Anti-Inflammatory Therapy
Glucocorticoids possess anti-inflammatory effects that reduce bronchospasm, pulmonary edema, and lung fibrosis, promote antioxidant activity, and improve respiratory function. Their use can facilitate weaning from mechanical ventilation and reduce the incidence of BPD. However, clinical studies have found that glucocorticoids may increase the risk of mortality, suppress head growth, and potentially heighten the risk of cerebral palsy. When selecting glucocorticoid therapy, careful assessment is required to balance the benefits of reducing oxygen dependency against the risks associated with adverse effects, particularly on the nervous system.
Infection Control
Secondary bacterial, viral, or fungal infections often exacerbate the disease course. Pathogens should be identified, and targeted antibiotic treatment should be initiated as needed.
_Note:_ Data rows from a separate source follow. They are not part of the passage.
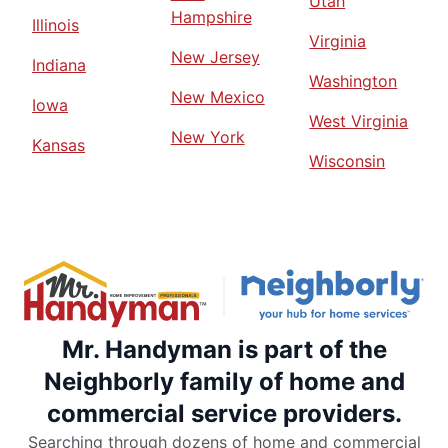
Utah
Hampshire
Illinois
Virginia
New Jersey
Indiana
Washington
New Mexico
Iowa
West Virginia
New York
Kansas
Wisconsin
Mr. Handyman is part of the
Neighborly family of home and
commercial service providers.
Searching through dozens of home and commercial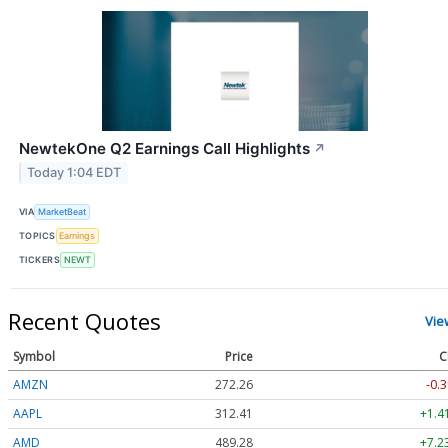
NewtekOne Q2 Earnings Call Highlights
↗
Today 1:04 EDT
VIA
MarketBeat
TOPICS
Earnings
TICKERS
NEWT
Recent Quotes
Vie
Symbol
Price
C
AMZN
272.26
-0.3
AAPL
312.41
+1.4
AMD
489.28
+7.2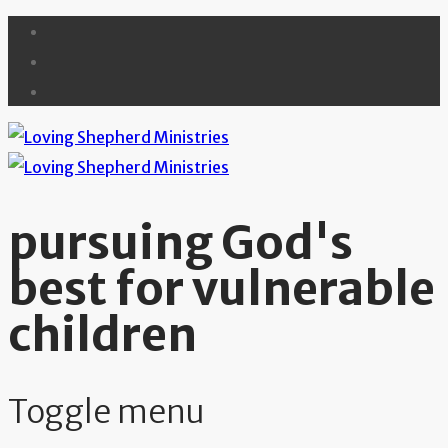
pursuing God's
best for vulnerable
children
Toggle menu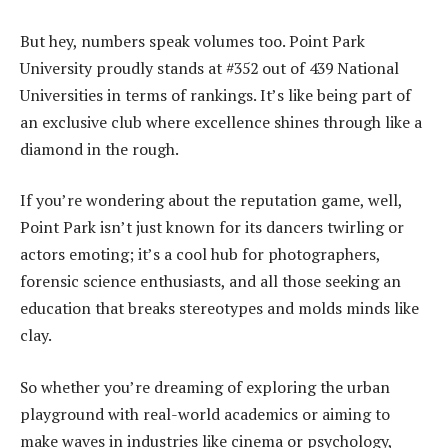
But hey, numbers speak volumes too. Point Park
University proudly stands at #352 out of 439 National
Universities in terms of rankings. It’s like being part of
an exclusive club where excellence shines through like a
diamond in the rough.
If you’re wondering about the reputation game, well,
Point Park isn’t just known for its dancers twirling or
actors emoting; it’s a cool hub for photographers,
forensic science enthusiasts, and all those seeking an
education that breaks stereotypes and molds minds like
clay.
So whether you’re dreaming of exploring the urban
playground with real-world academics or aiming to
make waves in industries like cinema or psychology,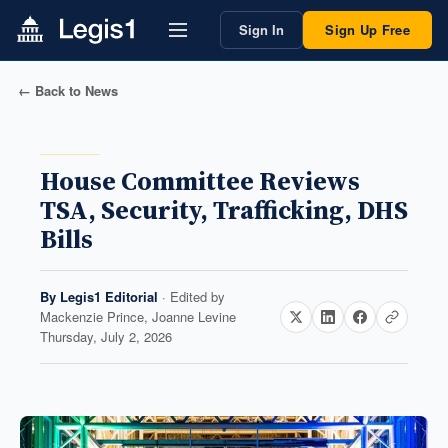
Sign In
Sign Up Free
← Back to News
House Committee Reviews
TSA, Security, Trafficking, DHS
Bills
By
Legis1 Editorial
· Edited by
Mackenzie Prince, Joanne Levine
Thursday, July 2, 2026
Respiratory syncytial virus (RSV) is a leading cause of recurrent respiratory tract infections after discharge in children with BPD. The American Academy of Pediatrics recommends passive immunization as a preventive measure during the RSV season for children with severe BPD.
Other Therapies
Caffeine citrate is used to prevent and treat apnea of prematurity. In preterm infants with birth weights below 1,250 g, caffeine has been shown to prevent or reduce the development of BPD. Other treatments, including inhaled bronchodilators, exogenous surfactant, antioxidants, inhaled nitric oxide (NO), and stem cell therapy, are currently under investigation.
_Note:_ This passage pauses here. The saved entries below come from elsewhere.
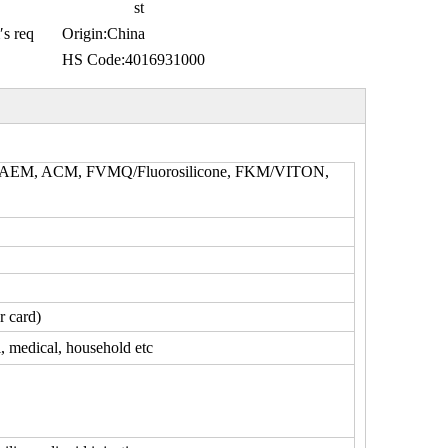
st
′s req
Origin:
China
HS Code:
4016931000
, AEM, ACM, FVMQ/Fluorosilicone, FKM/VITON,
r card)
l, medical, household etc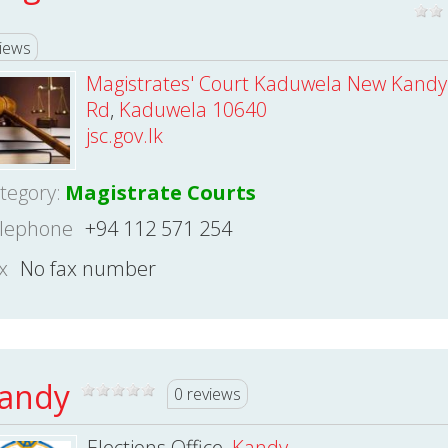
iews
Magistrates' Court Kaduwela New Kandy
Rd
,
Kaduwela 10640
jsc.gov.lk
tegory:
Magistrate Courts
lephone
+94 112 571 254
x
No fax number
andy
0 reviews
Elections Office,
Kandy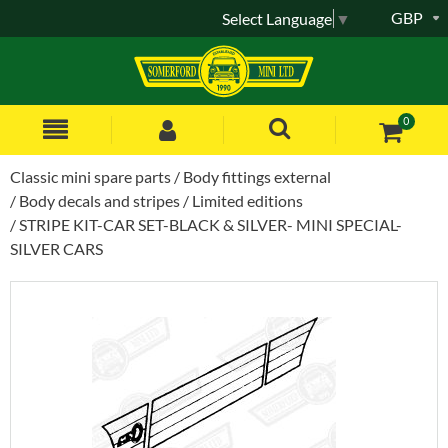
GBP
Select Language
▼
0
Classic mini spare parts
Body fittings external
Body decals and stripes
Limited editions
STRIPE KIT-CAR SET-BLACK & SILVER- MINI SPECIAL-
SILVER CARS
Since there are no highly effective treatment options available, preventing the occurrence of BPD remains more important than treating it. Measures for prevention include avoiding preterm birth, administering antenatal corticosteroids to mothers at risk of preterm delivery, early postnatal stabilization within the first hour, protective ventilation strategies, and reducing infection risks.
Prognosis
As survival rates for extremely preterm infants have increased, the incidence of BPD has also risen, and the associated mortality rate and long-term outcomes remain concerning. The mortality rate for severe BPD is approximately 25%. Among survivors, the rehospitalization rate during the first year reaches 50%, with repeated lower respiratory tract infections as the primary cause. Additionally, children with BPD are 2–3 times more likely than their peers to experience delayed neurodevelopment.